> **Anforderung A**:
Schreibe aus dem Text über Schopenhauer den Abschnitt zwischen „Wiederholt betont er, und“ und „verliehen als Schopenhauer.“, beide einschließlich, wortgetreu nieder.
> **Anforderung B**:
Nenne alle Personen, die im Text über Schopenhauer mit Namen erwähnt werden.
> **Anforderung C**:
Schreib den Text über Schopenhauer nach seinem letzten Satz weiter.

> **Vorgegebener Text**:

◇ ◇ ◇ ◇

Wiederholt betont er, und sicherlich auf Grundlage eigenster Erfahrungen, daß echte philosophische Gedanken nicht ohne innere Ergriffenheit, ja innere Erschütterung ihres Urhebers zustande kommen, und daß sie auch in ihrer sprachlichen Einkleidung mit dem Kennzeichen eines so gearteten Ursprunges behaftet bleiben. „Les grandes pensées viennent du coeur“ [Die großen Gedanken kommen aus dem Herzen] bekennt er mit Vauvenargues. Das gilt nun in hohem Grade von Schopenhauers eigenen Schriften. Diese tragen bis in die philosophisch tiefsten und kühnsten Darlegungen durchaus den Charakter des Innerlich-Durchkosteten und Selbsterlebten und wirken gerade deshalb auf den empfänglichen Leser so stark. Nicht zu Unrecht sagt Ruyssen, kein Denker seit Pascal habe seinem Werk ein persönlicheres Gepräge verliehen als Schopenhauer.

◇ ◇ ◇ ◇

> **Entnommene Daten**:
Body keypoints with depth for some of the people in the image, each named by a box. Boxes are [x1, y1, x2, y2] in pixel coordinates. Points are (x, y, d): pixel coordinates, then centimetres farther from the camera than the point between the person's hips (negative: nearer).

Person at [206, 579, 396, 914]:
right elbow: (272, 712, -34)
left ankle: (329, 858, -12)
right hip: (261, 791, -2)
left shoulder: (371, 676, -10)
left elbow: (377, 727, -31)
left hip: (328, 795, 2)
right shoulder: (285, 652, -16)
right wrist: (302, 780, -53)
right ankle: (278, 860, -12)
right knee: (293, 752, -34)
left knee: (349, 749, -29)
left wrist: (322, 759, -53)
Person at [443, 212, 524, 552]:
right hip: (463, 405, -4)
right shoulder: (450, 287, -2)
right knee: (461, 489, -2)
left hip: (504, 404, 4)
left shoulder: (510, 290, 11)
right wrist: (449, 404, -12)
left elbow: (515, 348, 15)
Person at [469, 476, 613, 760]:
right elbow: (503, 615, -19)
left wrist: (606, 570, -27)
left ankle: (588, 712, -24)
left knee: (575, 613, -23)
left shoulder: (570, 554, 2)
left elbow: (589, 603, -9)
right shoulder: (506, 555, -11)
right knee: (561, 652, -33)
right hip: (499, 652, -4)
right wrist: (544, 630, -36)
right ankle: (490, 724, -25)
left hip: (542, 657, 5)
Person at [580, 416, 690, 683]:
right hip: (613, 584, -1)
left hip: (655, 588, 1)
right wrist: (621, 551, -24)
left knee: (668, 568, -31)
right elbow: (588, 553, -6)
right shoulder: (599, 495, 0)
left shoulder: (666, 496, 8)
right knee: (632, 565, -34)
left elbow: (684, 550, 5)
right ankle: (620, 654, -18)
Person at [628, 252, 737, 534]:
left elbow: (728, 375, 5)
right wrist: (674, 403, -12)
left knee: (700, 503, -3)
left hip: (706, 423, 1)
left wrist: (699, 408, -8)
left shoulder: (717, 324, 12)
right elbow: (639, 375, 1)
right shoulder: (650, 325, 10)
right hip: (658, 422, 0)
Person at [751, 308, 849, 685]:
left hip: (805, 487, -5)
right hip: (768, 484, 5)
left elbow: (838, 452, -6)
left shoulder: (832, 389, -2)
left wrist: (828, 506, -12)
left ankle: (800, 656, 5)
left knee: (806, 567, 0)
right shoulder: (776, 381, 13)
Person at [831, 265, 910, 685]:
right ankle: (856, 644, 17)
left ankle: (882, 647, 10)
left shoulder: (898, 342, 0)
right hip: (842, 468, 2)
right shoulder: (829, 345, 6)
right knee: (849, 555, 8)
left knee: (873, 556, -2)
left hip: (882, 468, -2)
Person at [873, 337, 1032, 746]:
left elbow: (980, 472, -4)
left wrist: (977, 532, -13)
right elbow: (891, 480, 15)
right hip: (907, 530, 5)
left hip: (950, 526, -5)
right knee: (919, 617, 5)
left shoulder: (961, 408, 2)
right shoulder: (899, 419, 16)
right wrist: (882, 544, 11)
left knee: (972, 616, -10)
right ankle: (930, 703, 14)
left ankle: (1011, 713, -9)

◇ ◇ ◇ ◇

> **Aufgabenergebnis A**:
Wiederholt betont er, und sicherlich auf Grundlage eigenster Erfahrungen, daß echte philosophische Gedanken nicht ohne innere Ergriffenheit, ja innere Erschütterung ihres Urhebers zustande kommen, und daß sie auch in ihrer sprachlichen Einkleidung mit dem Kennzeichen eines so gearteten Ursprunges behaftet bleiben. „Les grandes pensées viennent du coeur“ [Die großen Gedanken kommen aus dem Herzen] bekennt er mit Vauvenargues. Das gilt nun in hohem Grade von Schopenhauers eigenen Schriften. Diese tragen bis in die philosophisch tiefsten und kühnsten Darlegungen durchaus den Charakter des Innerlich-Durchkosteten und Selbsterlebten und wirken gerade deshalb auf den empfänglichen Leser so stark. Nicht zu Unrecht sagt Ruyssen, kein Denker seit Pascal habe seinem Werk ein persönlicheres Gepräge verliehen als Schopenhauer.

> **Aufgabenergebnis B**:
Vauvenargues, Schopenhauer, Ruyssen, Pascal

> **Aufgabenergebnis C**:
Auch in den Darstellungen sublimster Willensentäußerung als Krone der Moralität, wie wir sie aus der Feder dieses entschiedenen Willensmenschen besitzen, schwingt von ihm Allerpersönlichstes mit. So tritt zu den biographischen Dokumenten das Zeugnis der Philosophie Schopenhauers selbst, keinen Zweifel gestattend, daß diese Philosophie mit Leben und Charakter ihres Schöpfers psychologisch in engem Zusammenhang und demgemäß mit ihnen in innerer Übereinstimmung steht. Die Frage nach der Einheit zwischen Leben und Lehre, zwischen Persönlichkeit und Werk kann unter diesem Gesichtspunkt nur in positivem Sinne beantwortet werden. Schopenhauer „steckt“ tatsächlich „selbst ganz“ in seinem Werk.*

* Aus: Heinrich Hasse , Schopenhauer , München 1926, S. 70 ff.